**Task directions:** Please return every line in the following data that includes the string "lines".

(Saved entries)
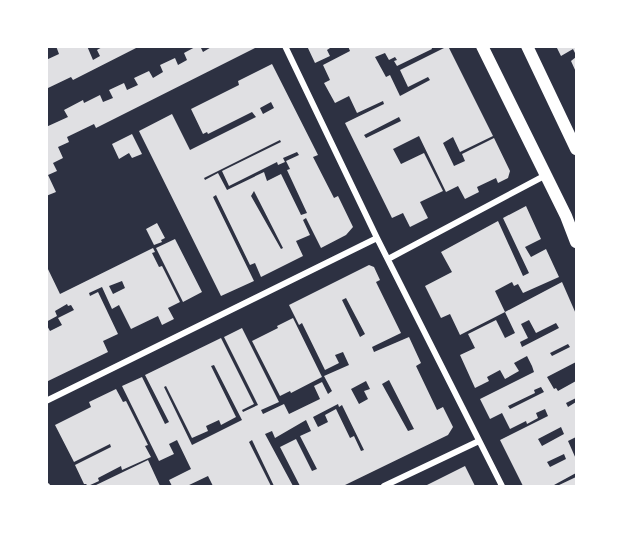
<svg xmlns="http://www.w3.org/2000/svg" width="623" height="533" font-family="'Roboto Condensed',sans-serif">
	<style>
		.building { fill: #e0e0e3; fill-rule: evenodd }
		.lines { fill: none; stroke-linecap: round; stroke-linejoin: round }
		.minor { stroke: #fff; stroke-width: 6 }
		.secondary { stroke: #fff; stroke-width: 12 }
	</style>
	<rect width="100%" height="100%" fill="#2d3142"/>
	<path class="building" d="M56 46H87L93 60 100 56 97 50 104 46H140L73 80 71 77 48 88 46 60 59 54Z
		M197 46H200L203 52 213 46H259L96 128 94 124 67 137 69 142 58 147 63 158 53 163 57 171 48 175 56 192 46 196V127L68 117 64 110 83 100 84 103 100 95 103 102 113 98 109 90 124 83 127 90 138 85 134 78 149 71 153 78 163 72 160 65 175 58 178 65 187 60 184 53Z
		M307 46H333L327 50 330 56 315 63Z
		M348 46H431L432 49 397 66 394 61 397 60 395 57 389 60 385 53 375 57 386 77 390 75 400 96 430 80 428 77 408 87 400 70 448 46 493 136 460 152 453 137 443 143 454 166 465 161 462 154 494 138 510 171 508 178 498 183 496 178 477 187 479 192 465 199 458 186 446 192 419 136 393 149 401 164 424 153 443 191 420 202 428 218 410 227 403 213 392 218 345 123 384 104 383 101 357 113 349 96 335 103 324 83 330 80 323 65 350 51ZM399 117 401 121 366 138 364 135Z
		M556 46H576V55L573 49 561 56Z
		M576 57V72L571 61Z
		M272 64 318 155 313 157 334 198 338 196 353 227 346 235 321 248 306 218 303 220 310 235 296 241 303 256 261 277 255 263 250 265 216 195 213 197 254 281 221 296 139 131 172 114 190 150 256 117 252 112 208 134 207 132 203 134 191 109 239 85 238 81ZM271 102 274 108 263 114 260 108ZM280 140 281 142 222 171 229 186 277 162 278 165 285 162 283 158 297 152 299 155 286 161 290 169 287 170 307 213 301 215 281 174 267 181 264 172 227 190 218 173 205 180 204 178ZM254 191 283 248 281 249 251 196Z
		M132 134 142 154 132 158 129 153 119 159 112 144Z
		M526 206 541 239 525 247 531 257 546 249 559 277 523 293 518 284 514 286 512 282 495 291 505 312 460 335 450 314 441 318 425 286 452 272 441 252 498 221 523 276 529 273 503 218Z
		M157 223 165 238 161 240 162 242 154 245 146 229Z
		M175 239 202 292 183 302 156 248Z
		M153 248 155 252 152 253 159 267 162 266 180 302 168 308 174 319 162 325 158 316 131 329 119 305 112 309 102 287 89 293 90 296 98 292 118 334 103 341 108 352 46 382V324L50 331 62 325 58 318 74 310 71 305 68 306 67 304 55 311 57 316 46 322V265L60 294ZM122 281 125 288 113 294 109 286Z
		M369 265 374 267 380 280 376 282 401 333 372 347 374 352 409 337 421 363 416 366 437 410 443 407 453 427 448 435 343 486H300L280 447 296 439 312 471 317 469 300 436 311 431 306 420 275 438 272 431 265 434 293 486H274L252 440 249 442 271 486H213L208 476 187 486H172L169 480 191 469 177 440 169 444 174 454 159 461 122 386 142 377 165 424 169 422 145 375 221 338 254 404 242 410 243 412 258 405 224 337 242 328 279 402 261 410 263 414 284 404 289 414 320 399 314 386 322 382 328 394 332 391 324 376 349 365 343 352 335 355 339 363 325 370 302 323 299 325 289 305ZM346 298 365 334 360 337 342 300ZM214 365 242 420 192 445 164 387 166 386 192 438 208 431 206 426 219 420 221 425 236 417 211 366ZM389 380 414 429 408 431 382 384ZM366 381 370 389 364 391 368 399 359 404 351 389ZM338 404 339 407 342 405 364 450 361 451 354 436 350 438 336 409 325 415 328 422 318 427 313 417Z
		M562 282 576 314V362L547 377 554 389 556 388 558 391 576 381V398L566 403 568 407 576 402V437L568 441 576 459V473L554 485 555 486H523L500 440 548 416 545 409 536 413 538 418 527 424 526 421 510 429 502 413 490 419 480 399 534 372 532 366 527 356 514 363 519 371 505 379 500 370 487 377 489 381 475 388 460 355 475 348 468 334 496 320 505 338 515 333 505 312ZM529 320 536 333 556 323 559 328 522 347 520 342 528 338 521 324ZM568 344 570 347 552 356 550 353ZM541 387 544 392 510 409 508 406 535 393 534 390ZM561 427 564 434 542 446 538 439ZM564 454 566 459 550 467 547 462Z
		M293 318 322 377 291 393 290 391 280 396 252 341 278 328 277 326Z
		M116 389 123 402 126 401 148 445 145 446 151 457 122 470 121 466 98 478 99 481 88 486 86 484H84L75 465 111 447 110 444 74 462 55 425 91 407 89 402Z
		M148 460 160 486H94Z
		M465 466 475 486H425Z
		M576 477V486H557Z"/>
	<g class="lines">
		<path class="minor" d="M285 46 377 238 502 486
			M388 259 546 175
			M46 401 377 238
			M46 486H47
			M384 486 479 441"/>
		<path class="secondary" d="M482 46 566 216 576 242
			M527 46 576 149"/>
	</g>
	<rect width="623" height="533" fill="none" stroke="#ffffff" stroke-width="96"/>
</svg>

**Exercise response:**
		.lines { fill: none; stroke-linecap: round; stroke-linejoin: round }
	<g class="lines">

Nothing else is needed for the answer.